▼▼▼

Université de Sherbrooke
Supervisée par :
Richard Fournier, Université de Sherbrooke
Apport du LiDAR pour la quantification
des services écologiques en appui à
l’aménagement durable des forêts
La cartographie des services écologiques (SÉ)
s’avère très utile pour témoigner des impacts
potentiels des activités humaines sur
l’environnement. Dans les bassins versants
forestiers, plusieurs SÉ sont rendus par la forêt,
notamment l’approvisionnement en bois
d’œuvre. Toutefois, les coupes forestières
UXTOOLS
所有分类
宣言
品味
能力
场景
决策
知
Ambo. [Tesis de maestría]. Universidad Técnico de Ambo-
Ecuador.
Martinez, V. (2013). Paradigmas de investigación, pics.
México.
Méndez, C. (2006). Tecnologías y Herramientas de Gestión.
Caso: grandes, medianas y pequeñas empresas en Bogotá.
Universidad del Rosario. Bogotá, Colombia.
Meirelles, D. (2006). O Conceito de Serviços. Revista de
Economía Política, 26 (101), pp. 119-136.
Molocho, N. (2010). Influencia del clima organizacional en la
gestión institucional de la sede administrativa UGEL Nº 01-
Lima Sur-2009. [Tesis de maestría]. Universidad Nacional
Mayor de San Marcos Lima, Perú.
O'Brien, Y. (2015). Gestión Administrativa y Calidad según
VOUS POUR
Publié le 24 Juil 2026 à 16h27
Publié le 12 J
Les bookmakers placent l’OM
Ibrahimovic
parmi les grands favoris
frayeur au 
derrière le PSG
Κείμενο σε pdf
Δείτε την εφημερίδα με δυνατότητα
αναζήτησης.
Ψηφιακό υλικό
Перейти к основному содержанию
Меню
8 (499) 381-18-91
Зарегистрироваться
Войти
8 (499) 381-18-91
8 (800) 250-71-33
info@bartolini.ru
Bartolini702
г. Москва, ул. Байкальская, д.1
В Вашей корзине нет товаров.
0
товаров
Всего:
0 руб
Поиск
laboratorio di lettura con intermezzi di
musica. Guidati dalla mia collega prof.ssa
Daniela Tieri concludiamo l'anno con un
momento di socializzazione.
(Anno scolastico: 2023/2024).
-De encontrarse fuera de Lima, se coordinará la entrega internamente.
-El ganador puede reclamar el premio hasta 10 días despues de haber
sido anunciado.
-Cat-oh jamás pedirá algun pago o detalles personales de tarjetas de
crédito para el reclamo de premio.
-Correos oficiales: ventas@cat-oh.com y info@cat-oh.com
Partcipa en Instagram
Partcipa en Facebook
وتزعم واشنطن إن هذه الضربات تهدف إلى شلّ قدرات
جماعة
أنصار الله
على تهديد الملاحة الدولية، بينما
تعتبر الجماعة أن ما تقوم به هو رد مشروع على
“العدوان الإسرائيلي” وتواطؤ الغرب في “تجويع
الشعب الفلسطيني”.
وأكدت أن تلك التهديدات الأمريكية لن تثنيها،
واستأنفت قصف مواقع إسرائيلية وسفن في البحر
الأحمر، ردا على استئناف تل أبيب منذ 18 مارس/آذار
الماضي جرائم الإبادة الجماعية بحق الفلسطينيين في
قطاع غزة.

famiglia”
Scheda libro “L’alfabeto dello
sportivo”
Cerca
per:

▲▲▲

WHAT YOU ARE ASKED TO DO: Reproduce every one of the lines above, character for character, with no changes.

EXERCISE RESULT:
Université de Sherbrooke
Supervisée par :
Richard Fournier, Université de Sherbrooke
Apport du LiDAR pour la quantification
des services écologiques en appui à
l’aménagement durable des forêts
La cartographie des services écologiques (SÉ)
s’avère très utile pour témoigner des impacts
potentiels des activités humaines sur
l’environnement. Dans les bassins versants
forestiers, plusieurs SÉ sont rendus par la forêt,
notamment l’approvisionnement en bois
d’œuvre. Toutefois, les coupes forestières
UXTOOLS
所有分类
宣言
品味
能力
场景
决策
知
Ambo. [Tesis de maestría]. Universidad Técnico de Ambo-
Ecuador.
Martinez, V. (2013). Paradigmas de investigación, pics.
México.
Méndez, C. (2006). Tecnologías y Herramientas de Gestión.
Caso: grandes, medianas y pequeñas empresas en Bogotá.
Universidad del Rosario. Bogotá, Colombia.
Meirelles, D. (2006). O Conceito de Serviços. Revista de
Economía Política, 26 (101), pp. 119-136.
Molocho, N. (2010). Influencia del clima organizacional en la
gestión institucional de la sede administrativa UGEL Nº 01-
Lima Sur-2009. [Tesis de maestría]. Universidad Nacional
Mayor de San Marcos Lima, Perú.
O'Brien, Y. (2015). Gestión Administrativa y Calidad según
VOUS POUR
Publié le 24 Juil 2026 à 16h27
Publié le 12 J
Les bookmakers placent l’OM
Ibrahimovic
parmi les grands favoris
frayeur au 
derrière le PSG
Κείμενο σε pdf
Δείτε την εφημερίδα με δυνατότητα
αναζήτησης.
Ψηφιακό υλικό
Перейти к основному содержанию
Меню
8 (499) 381-18-91
Зарегистрироваться
Войти
8 (499) 381-18-91
8 (800) 250-71-33
info@bartolini.ru
Bartolini702
г. Москва, ул. Байкальская, д.1
В Вашей корзине нет товаров.
0
товаров
Всего:
0 руб
Поиск
laboratorio di lettura con intermezzi di
musica. Guidati dalla mia collega prof.ssa
Daniela Tieri concludiamo l'anno con un
momento di socializzazione.
(Anno scolastico: 2023/2024).
-De encontrarse fuera de Lima, se coordinará la entrega internamente.
-El ganador puede reclamar el premio hasta 10 días despues de haber
sido anunciado.
-Cat-oh jamás pedirá algun pago o detalles personales de tarjetas de
crédito para el reclamo de premio.
-Correos oficiales: ventas@cat-oh.com y info@cat-oh.com
Partcipa en Instagram
Partcipa en Facebook
وتزعم واشنطن إن هذه الضربات تهدف إلى شلّ قدرات
جماعة
أنصار الله
على تهديد الملاحة الدولية، بينما
تعتبر الجماعة أن ما تقوم به هو رد مشروع على
“العدوان الإسرائيلي” وتواطؤ الغرب في “تجويع
الشعب الفلسطيني”.
وأكدت أن تلك التهديدات الأمريكية لن تثنيها،
واستأنفت قصف مواقع إسرائيلية وسفن في البحر
الأحمر، ردا على استئناف تل أبيب منذ 18 مارس/آذار
الماضي جرائم الإبادة الجماعية بحق الفلسطينيين في
قطاع غزة.

famiglia”
Scheda libro “L’alfabeto dello
sportivo”
Cerca
per:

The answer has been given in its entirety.